Jennifer Gorsuch, the city’s administrative services director, sent a staff report regarding the proposed salary increases to city councilmembers in late October. It said Camas’ interim City Administrator Jeff Swanson and interim Mayor Ellen Burton had discussed the cost-of-living adjustment with city council members and proposed the increase to keep pace with a significant jump in the cost of living from July 2020 to July 2021.

“The change in the cost of living index … was 5.9 percent (from 2020 to 2021),” Gorsuch noted in the staff report. “It is expected that the union negotiations in 2021 will result in agreements providing for a 4.5 percent wage adjustment based on the same (index).”

The council also will consider salary increases for the city’s seasonal employees to meet the 2022 Washington state minimum wage rules, Gorsuch added.

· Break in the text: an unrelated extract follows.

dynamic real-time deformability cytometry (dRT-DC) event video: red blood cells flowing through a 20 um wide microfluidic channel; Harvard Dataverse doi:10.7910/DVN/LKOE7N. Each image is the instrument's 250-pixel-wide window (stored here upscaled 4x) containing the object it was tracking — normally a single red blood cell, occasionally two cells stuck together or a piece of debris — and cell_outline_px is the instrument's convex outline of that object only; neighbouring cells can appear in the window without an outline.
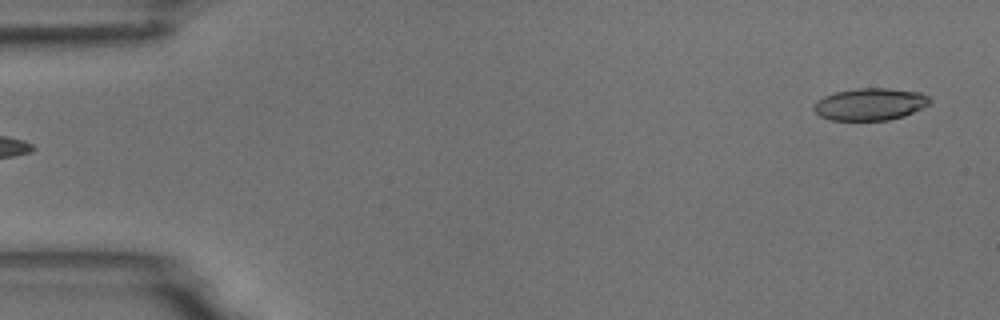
{"species": "common noctule bat (a hibernating species)", "species_latin": "Nyctalus noctula", "temperature_condition": "room temperature", "stored_images_in_passage": 3, "segment_of_instrument_passage": [2, 2], "camera_frame_rate_fps": 3000, "um_per_image_px": 0.085, "animal": {"sex": "male", "body_mass_g": 18.8}, "frame": {"image": 1, "passage_image": 3, "time_ms": 3.0, "image_size_px": [1000, 320], "cell_outline_px": [[932, 100], [928, 104], [904, 116], [888, 120], [832, 120], [820, 116], [812, 108], [816, 100], [824, 96], [836, 92], [856, 88], [888, 88], [920, 92], [928, 96]], "centroid_in_image_um": [73.94, 8.85], "position_along_channel_um": 11.1, "area_um2": 21.68}}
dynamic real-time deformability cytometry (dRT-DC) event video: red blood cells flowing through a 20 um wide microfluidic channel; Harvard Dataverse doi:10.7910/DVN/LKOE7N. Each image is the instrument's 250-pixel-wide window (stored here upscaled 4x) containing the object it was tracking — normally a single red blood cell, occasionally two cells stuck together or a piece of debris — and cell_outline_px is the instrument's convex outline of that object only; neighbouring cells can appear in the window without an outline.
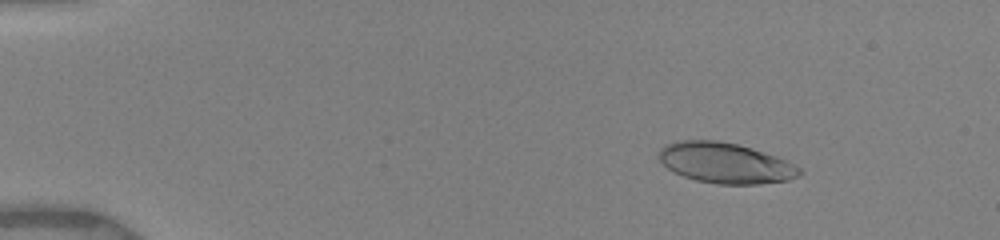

If approved, the salary bump would be the biggest since Camas City Council members OK’d a new set of salary scales for the non-represented employees in 2017, following months of back-and-forth discussions about an independent review of city employee salaries conducted by the consulting group HR Answers Inc., which used private-industry data and a wide geographical scope to come up with new salary recommendations for nearly 70 city staff positions.

In the end, the 2017 salary increases approved by the council took the independent report as well as city staff data, which came up with a set of salary numbers more closely aligned with public employees in regional cities that more closely matched Camas’ demographics and population, into account.

The city’s seasonal employees also would see a salary increase under the new proposal, to help keep pace with the state’s $14.49 minimum wage in 2022.